Porous chromia-pillared α-zirconium phosphate materials prepared via colloid methods

Abstract

The reaction of Cr(CH3CO2)3[Cr(OAc)3] with colloidal n-propylammonium α-zirconium phosphate and subsequent calcination of the products have been investigated. Depending on [Cr(OAc)3] : [initial phosphate] ratios and Cr3+ concentrations, a series of polyhydroxy acetato-Cr3+ intercalated precursor materials can be obtained, in which topotactic interface reactions have occurred to give materials with interlayer distances (d002) ranging from 13.0 to 39.0 A. These precursors show higher layer expansions than the analogous pillared clays (PILCS; d001= 16.8–27.6 A).
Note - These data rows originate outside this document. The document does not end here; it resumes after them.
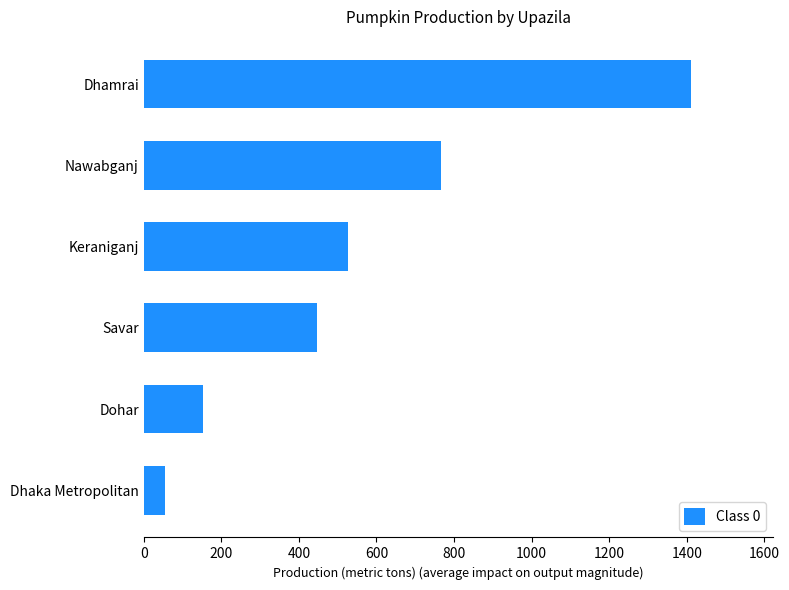

What is the change in value from Savar to Dhamrai?

+964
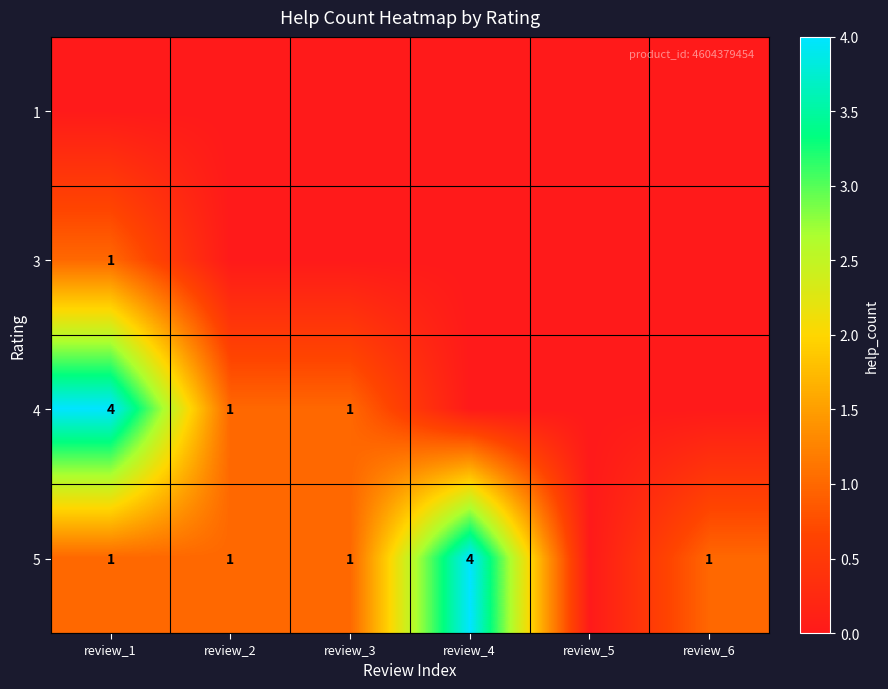

True or false: 5 has a value of 6 at review_4.

False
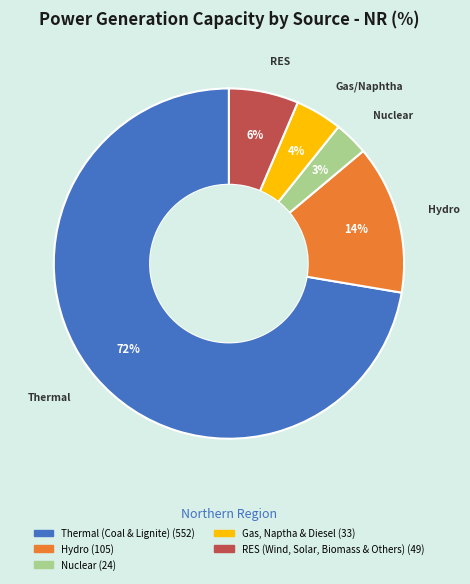

How many segments does this pie chart have?

5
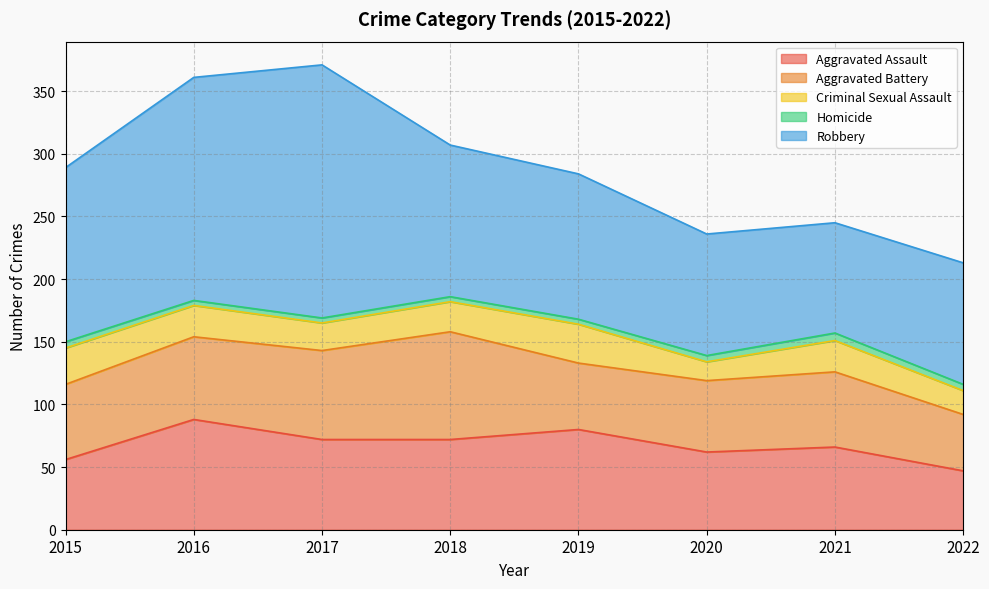

Rank the series by their maximum value, from lowest to highest.

Homicide, Criminal Sexual Assault, Aggravated Battery, Aggravated Assault, Robbery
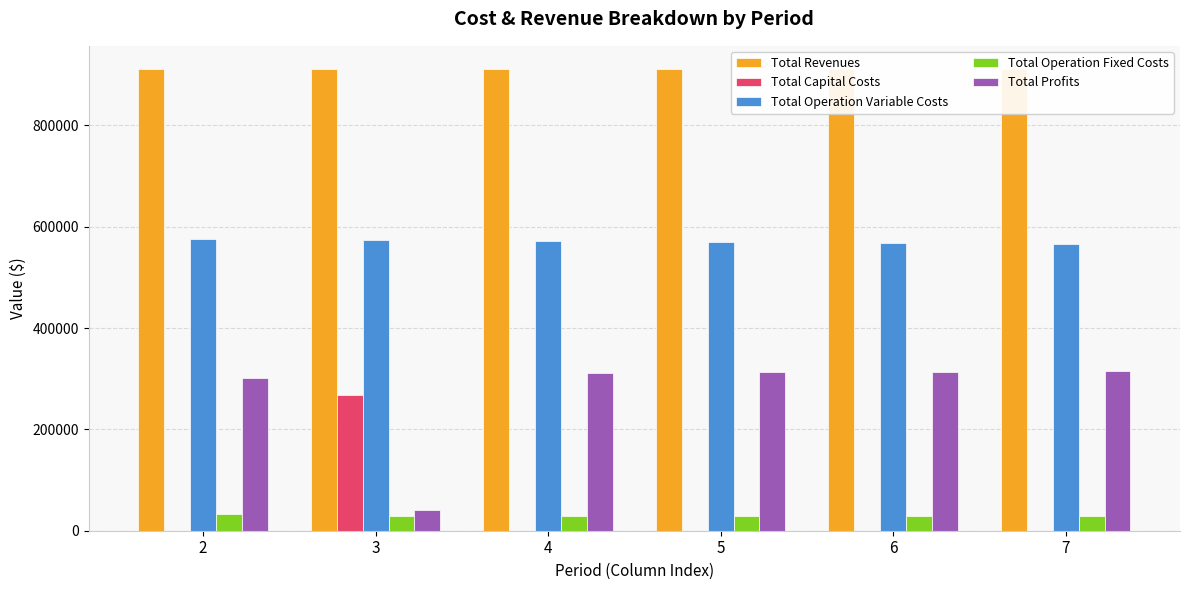

What is the highest value of the Total Profits series?

315954.4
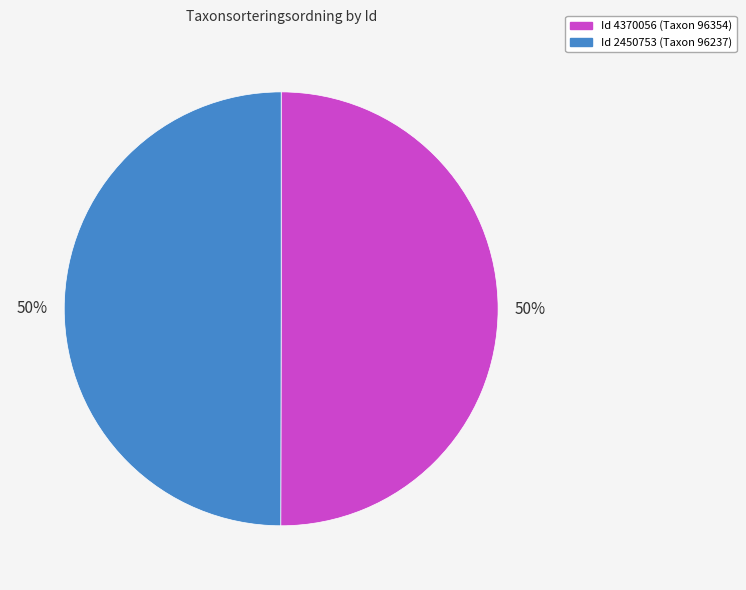

To the nearest percent, what is the average slice percentage?

50%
A model invoking ordered in situ polymerisation of the Cr(OAc)3 on the phosphate surfaces is put forward.Calcination of these precursors under N2(400 °C) leads to a series of chromia-pillared materials in which the interlayers do not collapse to a single (much lower) value, as found previously for most PILCS, but instead provide a wide range of interlayer distances (10–27 A). These correspond to free heights of 3.5–20.5 A, the widest ranging and highest yet found for such materials. These nanoscale oxide-pillared materials have N2 surface areas (B.E.T., 77 K) of 250–330 m2 g–1, with pore radii (cylindrical pore method) ranging from 8.5 to 13.8 A, and very narrow pore-size distributions. Calcination conditions are crucial for obtaining porous solids. If calcination is carried out in air at 400 °C, although pillared powders and films are again obtained, surface areas are only ca. 40 m2 g–1(B.E.T., N2, 77 K).Furthermore, higher calcination temperatures (500 °C, under N2) give rise to X-ray amorphous materials, again having high surface areas and narrow pore-size distributions. All the materials can be processed in thin-film form without loss of textural characteristics.